# Aim
Convert the lines below into a numbered list, starting at the line containing "catalogue / barcode: US 920457" and ending at the line containing "state / province: Cartago". Skip any blank lines.

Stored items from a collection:
######

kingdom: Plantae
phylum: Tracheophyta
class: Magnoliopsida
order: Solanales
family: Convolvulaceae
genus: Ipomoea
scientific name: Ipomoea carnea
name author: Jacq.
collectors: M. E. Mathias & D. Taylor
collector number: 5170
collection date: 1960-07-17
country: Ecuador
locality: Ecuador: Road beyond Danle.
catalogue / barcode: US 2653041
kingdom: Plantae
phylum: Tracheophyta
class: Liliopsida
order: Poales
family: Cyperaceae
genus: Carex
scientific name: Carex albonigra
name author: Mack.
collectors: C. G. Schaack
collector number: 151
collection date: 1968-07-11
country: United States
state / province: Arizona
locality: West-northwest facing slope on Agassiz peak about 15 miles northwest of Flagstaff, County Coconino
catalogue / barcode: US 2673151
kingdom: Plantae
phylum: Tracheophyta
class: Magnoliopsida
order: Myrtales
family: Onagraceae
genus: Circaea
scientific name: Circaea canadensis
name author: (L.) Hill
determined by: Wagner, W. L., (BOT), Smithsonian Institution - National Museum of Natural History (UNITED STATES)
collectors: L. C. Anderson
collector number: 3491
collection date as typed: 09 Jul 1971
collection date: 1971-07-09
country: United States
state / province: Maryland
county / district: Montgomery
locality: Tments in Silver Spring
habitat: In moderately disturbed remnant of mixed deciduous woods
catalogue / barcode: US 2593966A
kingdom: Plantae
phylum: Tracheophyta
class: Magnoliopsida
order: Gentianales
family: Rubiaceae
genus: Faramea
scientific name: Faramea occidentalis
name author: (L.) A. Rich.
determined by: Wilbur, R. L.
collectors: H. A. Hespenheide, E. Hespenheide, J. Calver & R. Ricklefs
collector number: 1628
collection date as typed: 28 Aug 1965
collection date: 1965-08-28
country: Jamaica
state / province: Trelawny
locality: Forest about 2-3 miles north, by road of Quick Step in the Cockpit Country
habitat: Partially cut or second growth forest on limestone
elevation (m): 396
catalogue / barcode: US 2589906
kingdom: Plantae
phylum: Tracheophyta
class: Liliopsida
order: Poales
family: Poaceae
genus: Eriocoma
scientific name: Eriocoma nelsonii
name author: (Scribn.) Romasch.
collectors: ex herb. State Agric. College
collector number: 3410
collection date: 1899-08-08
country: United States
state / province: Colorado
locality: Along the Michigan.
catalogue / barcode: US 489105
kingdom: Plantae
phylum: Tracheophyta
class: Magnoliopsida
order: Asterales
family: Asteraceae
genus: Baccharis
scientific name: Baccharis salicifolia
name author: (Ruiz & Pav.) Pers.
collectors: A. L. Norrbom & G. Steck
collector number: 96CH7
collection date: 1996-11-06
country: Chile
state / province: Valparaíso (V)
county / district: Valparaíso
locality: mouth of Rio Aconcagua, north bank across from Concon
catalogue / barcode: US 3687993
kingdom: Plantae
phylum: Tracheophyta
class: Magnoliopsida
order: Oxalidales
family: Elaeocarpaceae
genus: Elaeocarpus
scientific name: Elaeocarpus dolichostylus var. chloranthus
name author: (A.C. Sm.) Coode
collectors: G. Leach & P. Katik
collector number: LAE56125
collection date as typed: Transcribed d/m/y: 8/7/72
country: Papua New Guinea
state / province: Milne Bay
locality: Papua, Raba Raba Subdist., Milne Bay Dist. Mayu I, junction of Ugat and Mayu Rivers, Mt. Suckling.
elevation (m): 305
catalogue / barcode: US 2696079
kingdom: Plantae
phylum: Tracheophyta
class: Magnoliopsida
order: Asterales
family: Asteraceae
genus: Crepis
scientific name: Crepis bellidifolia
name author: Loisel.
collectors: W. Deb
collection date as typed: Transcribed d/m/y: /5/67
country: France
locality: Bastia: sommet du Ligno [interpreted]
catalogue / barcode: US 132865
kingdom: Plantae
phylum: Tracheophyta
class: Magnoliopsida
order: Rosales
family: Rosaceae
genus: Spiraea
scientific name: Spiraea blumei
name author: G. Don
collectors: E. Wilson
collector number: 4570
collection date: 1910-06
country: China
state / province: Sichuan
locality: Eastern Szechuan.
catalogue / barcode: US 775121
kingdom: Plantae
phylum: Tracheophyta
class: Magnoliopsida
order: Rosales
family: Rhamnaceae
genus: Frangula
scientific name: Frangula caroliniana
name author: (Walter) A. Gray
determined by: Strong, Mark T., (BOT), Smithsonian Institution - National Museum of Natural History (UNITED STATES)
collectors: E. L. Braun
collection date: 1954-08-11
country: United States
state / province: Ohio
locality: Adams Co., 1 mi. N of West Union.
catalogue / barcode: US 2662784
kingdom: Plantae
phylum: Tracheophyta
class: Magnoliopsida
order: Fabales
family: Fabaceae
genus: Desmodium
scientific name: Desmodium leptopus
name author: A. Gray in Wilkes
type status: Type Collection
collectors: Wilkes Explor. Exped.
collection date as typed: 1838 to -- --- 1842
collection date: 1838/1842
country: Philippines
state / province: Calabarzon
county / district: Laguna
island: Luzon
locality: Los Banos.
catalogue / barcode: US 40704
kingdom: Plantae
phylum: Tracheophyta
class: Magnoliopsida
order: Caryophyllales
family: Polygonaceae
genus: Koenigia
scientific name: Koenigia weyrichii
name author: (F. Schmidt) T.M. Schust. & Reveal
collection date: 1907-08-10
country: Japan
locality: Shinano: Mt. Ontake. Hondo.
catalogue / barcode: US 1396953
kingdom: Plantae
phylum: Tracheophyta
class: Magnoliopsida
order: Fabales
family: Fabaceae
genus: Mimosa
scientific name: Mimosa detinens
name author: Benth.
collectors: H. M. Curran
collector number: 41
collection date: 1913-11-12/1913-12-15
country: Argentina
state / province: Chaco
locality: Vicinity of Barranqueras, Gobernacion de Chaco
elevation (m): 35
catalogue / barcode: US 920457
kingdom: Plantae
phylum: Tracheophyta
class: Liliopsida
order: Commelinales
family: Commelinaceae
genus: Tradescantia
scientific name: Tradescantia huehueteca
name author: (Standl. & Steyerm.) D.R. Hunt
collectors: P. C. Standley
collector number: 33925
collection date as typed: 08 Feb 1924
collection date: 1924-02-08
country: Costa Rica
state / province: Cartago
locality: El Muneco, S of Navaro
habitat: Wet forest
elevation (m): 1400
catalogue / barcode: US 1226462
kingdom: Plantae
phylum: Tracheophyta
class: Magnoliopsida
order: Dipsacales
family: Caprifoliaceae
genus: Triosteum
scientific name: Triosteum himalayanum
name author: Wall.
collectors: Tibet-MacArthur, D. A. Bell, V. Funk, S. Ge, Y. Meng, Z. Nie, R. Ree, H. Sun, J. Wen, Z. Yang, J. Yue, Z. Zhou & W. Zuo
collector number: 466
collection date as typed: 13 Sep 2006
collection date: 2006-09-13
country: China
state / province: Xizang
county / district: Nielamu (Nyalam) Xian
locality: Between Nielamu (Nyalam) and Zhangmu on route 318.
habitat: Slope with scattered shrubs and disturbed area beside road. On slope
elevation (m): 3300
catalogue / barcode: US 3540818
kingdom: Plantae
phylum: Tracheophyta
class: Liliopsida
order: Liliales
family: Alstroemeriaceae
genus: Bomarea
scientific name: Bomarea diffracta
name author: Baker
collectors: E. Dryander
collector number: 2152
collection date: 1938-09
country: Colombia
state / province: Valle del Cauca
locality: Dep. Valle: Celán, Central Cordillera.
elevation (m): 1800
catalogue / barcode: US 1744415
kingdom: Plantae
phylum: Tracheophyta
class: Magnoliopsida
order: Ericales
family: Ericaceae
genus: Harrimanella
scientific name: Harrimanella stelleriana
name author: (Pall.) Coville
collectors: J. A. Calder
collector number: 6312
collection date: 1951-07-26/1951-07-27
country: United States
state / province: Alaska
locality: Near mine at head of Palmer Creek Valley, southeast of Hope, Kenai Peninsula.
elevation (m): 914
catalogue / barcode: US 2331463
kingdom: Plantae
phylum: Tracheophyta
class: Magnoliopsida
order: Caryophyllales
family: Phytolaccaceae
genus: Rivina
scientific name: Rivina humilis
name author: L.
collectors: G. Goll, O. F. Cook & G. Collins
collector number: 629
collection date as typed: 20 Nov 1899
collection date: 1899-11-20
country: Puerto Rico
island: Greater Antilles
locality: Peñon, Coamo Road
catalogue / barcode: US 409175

######

# Reply to the exercise
1. catalogue / barcode: US 920457
2. kingdom: Plantae
3. phylum: Tracheophyta
4. class: Liliopsida
5. order: Commelinales
6. family: Commelinaceae
7. genus: Tradescantia
8. scientific name: Tradescantia huehueteca
9. name author: (Standl. & Steyerm.) D.R. Hunt
10. collectors: P. C. Standley
11. collector number: 33925
12. collection date as typed: 08 Feb 1924
13. collection date: 1924-02-08
14. country: Costa Rica
15. state / province: Cartago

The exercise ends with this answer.